This week I decided to write about something that wasn’t just incredibly silly. It doesn’t involve me taking part in kids swimming lessons, concerns around what my sternum is, or any kind of race against a train. No this week I thought I’d try and write something that just might be actually useful to somebody, somewhere.
Lofty ambitions I know. In fact, the title of this post is be a bit misleading, because technically it’s not a ‘Top 5’, no mass survey has been conducted of the Wicks clan, no polls were furiously collated and debated over, actually I haven’t even asked my 3 boys. This is just my gut feel for some of the most popular books in our house, that come storytime each evening, get read again and again and again.
So they come highly recommended from a 6 year old and a 4 year old. Oh and a 37 year old, I mean if you as a parent enjoy a good book it’s more fun for everyone!
Therefore in no particular order, here are 5 awesome books in the Wicks household…
by Peter Bently and Russell Ayto
I can tell you the exact moment being a Dad began to pay real dividends in terms of bonus food. We were sat in a local pub/restaurant in Torquey whilst on holiday in Devon in July 2015. It was the first time we bought Harry his own kids meal, with me knowing full well that at 16 months old there was no way he’d eat it all. And from that moment on I have been the grateful recipient of half eaten burgers, cold chips and barely touched milkshakes.
So this is a book that resonated with me. I don’t even recall where we got it from but I imagine it was Rach’s purchase and she probably chuckled to herself whilst buying it. Funny, clever and a joy to read aloud, Dustbin Dad comes highly recommended.
Diary of a Wombat
by Jackie French and Bruce Whatley
For sheer humour, this is one of our favourites. Not really knowing much about Wombats, I feel I know a lot more now. Basically they like sleep and food, my kind of animal. This story is about a Wombat’s relationship with the human family who live near by, as told from the perspective of the Wombat.
Brilliantly written, pound for pound, it gets the most laughs of any book in our house.
The Rhyming Rabbit
by Julia Donaldson and Lydia Monks
You just knew there would be a Julia Donaldson book in here somewhere. She is master of clever and subtle rhyme and puts it to great use in a tale about a rabbit who only ever speaks in rhyme. It’s great fun to read as the words trip off your tongue and in terms of style, it looks unique with bright and colourful drawings with the odd photographed texture thrown in (there’s probably a term for this style… but if there is I have no idea what it is).

□ □ □

Work to do »
a: Decide whether each statement agrees with the children's books post, answering yes or no and quoting the words that decide it: (i) the list of books came from a survey of the family; (ii) Diary of a Wombat is told from the wombat's point of view; (iii) The Rhyming Rabbit is about a rabbit that only ever speaks in rhyme.
b: According to the children's books post, how old was Harry when he was first bought his own kids meal?

□ □ □

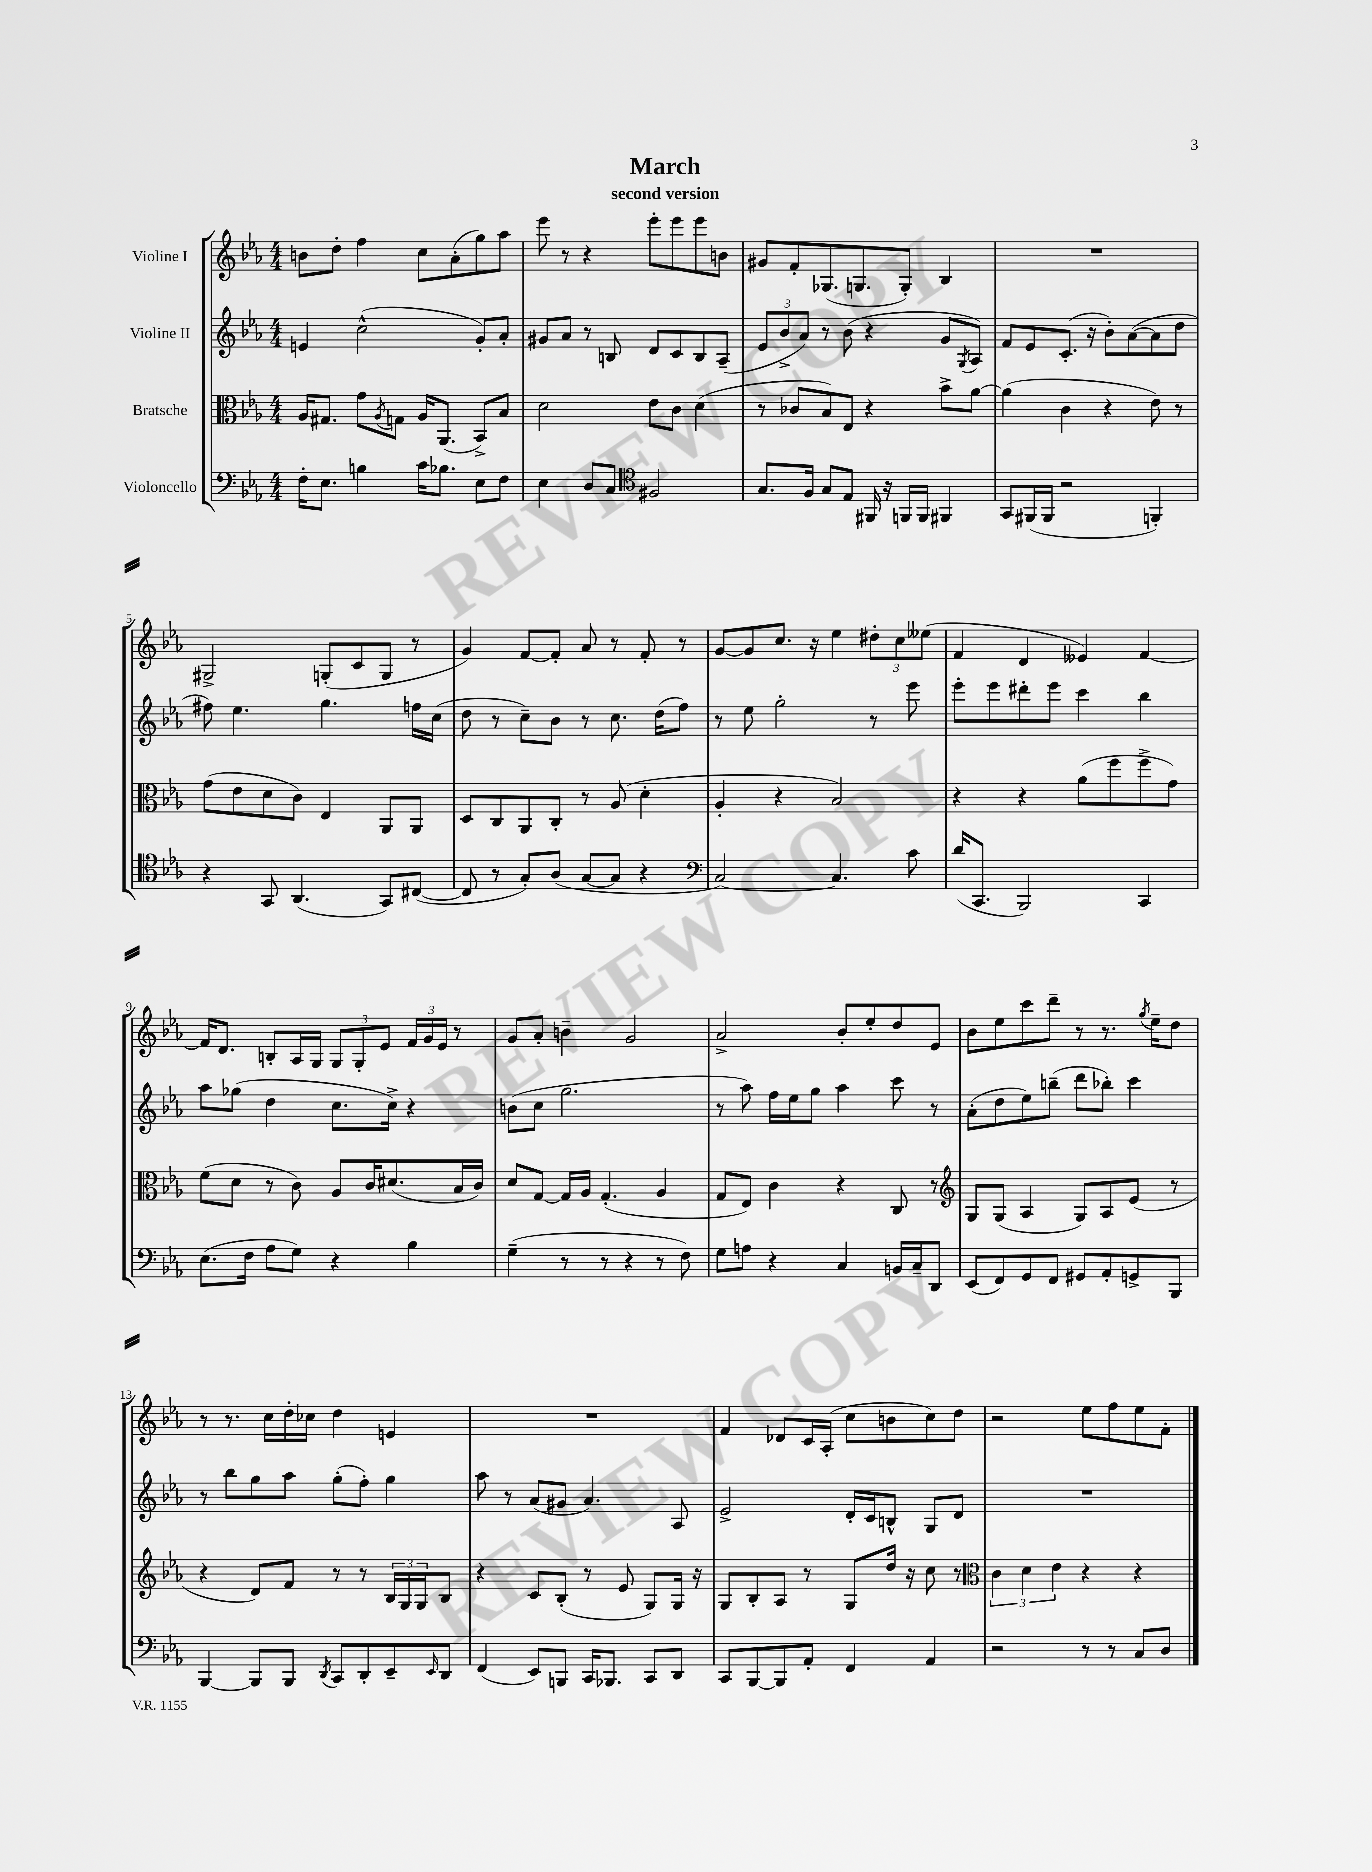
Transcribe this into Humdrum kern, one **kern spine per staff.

**kern	**kern	**kern	**kern
*staff4	*staff3	*staff2	*staff1
*clefF4	*clefC3	*clefG2	*clefG2
*k[b-e-a-]	*k[b-e-a-]	*k[b-e-a-]	*k[b-e-a-]
*M4/4	*M4/4	*M4/4	*M4/4
16F'	16A-	4e	8b
8.E-	8.G#	.	.
.	.	.	8dd'
4B	8g	(2cc^^	4ff
.	8qA-	.	.
.	8G	.	.
16c	16A-	.	8cc
8.B-	(8.AA-	.	.
.	.	.	(8a-'
8E-	8BB-^)	8g')	8gg)
8F	8B-	8a-'	8aa-
=	=	=	=
4E-	2d	8g#	8eee-
.	.	8a-	8r
8D	.	8r	4r
8C	.	8B	.
*clefC4	*	*	*
2F#	8e-	8d	8eee-'
.	8c	8c	8eee-
.	(4d	8B	8eee-
.	.	(8A-~	8b
=	=	=	=
8.G	8r	12e-	8g#
.	.	12b-^	.
.	8c-	.	8f'
.	.	12a-)	.
16F	.	.	.
8G	8B-)	8r	(8.G-
8E-	8E-	(8b-	.
.	.	.	8.G
16FF#	4r	4r	.
16r	.	.	.
16FF	.	.	8G')
16FF	.	.	.
4FF#	8b-^	8g	4B-
.	.	8qG	.
.	[8a-	8A-)	.
=	=	=	=
8GG	(4a-]	8f	1r
(16FF#	.	8e-	.
16FF#	.	.	.
2r	4c	(8.c'	.
.	.	16r	.
.	4r	8b-')	.
.	.	([8a-	.
4FF')	8e-)	8a-]	.
.	8r	8dd	.
=	=	=	=
4r	(8g	8ff#)	2G#^
.	8e-	4.ee-	.
8GG	8d	.	.
(4.AA-	8c)	.	.
.	4E-	4.gg	(8G'
.	.	.	8c
8GG)	8AA-	.	8G
([8C#	8AA-	16ff	8r
.	.	(16cc	.
=	=	=	=
8C#]	8D	8dd	4g)
8r	8C	8r	.
8G')	8AA-	8cc~)	[8f
(8A-	8C'	8b-	8f']
[8G	8r	8r	8a-
8G]	(8A-	8.cc	8r
4r	4d'	.	8f'
.	.	(16dd	.
.	.	8ff)	8r
=	=	=	=
*clefF4	*	*	*
[2C)	4A-'	8r	[8g
.	.	8ee-	8g]
.	4r	2gg'	8.cc
.	.	.	16r
4.C]	2B-)	.	4ee-
.	.	8r	12dd#'
.	.	.	12cc
8c	.	8eee-	.
.	.	.	(12ee--
=	=	=	=
(16d	4r	8eee-'	4f
8.CC	.	.	.
.	.	8eee-	.
2BBB-)	4r	8ddd#'	4d
.	.	8eee-	.
.	(8a-	4ccc	4e--)
.	8ff	.	.
4CC	8ff^	4bb-	[4f
.	8g)	.	.
=	=	=	=
(8.E-	(8f	8aa-	16f]
.	.	.	8.d
.	8d	(8gg-	.
16F	.	.	.
8A-	8r	4dd	8B'
8G)	8c)	.	16A-
.	.	.	16G
4r	8A-	8.cc	12G
.	.	.	12G'
.	16c	.	.
.	.	.	12e-
.	(8.d#	16cc^)	.
4B-	.	4r	24f
.	.	.	24g
.	.	.	24e-
.	16B-	.	8r
.	16c)	.	.
=	=	=	=
(4G~	8d	(8b	8g
.	[8G	8cc	8a-'
8r	16G]	2.gg	4b~
.	16A-	.	.
8r	(4.G'	.	.
4r	.	.	2g
8r	4A-	.	.
8F)	.	.	.
=	=	=	=
8G	8G	8r	2a-^
8A	8E-)	8aa-)	.
4r	4c	16ff	.
.	.	16ee-	.
.	.	8gg	.
4C	4r	4aa-	8b-'
.	.	.	8ee-'
16BB	8C	8ccc	8dd
16C~	.	.	.
8DD	8r	8r	8e-
=	=	=	=
*	*clefG2	*	*
(8EE-	8G	(8a-'	8b-
8FF)	(8G	8dd	8ee-
8GG	4A-	8ee-)	8ccc
8FF	.	(8bb~	8ddd~
8GG#	8G)	8ddd	8r
8AA-'	8A-	8bb-')	8.r
8GG^	(8e-	4ccc	.
.	.	.	8qgg
.	.	.	16ee-~
8BBB-	8r	.	8dd
=	=	=	=
[4BBB-	4r	8r	8r
.	.	8bb-	8.r
8BBB-]	8d)	8gg	.
.	.	.	16cc
8BBB-	8f	8aa-	16dd'
.	.	.	16cc-
8qDD	.	.	.
8CC	8r	(8gg'	4dd
8DD'	8r	8ff')	.
8EE-~	24B-	4gg	4e
.	24G	.	.
.	24G	.	.
16qqEE-	.	.	.
8DD	8B-	.	.
=	=	=	=
(4FF	4r	8aa-	1r
.	.	8r	.
8EE-)	8c	(8a-	.
8BBB	(8B-'	8g#	.
16CC	8r	4.a-)	.
8.BBB-	.	.	.
.	8e-	.	.
8CC	8G)	.	.
8DD	16G	8A-	.
.	16r	.	.
=	=	=	=
8CC	8G	2e-^	4f
[8BBB-	8B-'	.	.
8BBB-]	8A-	.	8d-
8AA-'	8r	.	16c
.	.	.	(16A-'
4FF	8G	16d'	8cc
.	.	16c	.
.	16dd	8B^^	8b
.	16r	.	.
4AA-	8cc	8G	8cc)
.	8r	8d	8dd
=	=	=	=
*	*clefC3	*	*
2r	6c	1r	2r
.	6d	.	.
.	6e-	.	.
8r	4r	.	8ee-
8r	.	.	8ff
8C	4r	.	8ee-
8D	.	.	8f'
==	==	==	==
*-	*-	*-	*-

□ □ □

Final answers »
a:
(i) No: "no mass survey has been conducted of the Wicks clan"
(ii) Yes: "as told from the perspective of the Wombat"
(iii) Yes: "a tale about a rabbit who only ever speaks in rhyme"

b: 16 months old.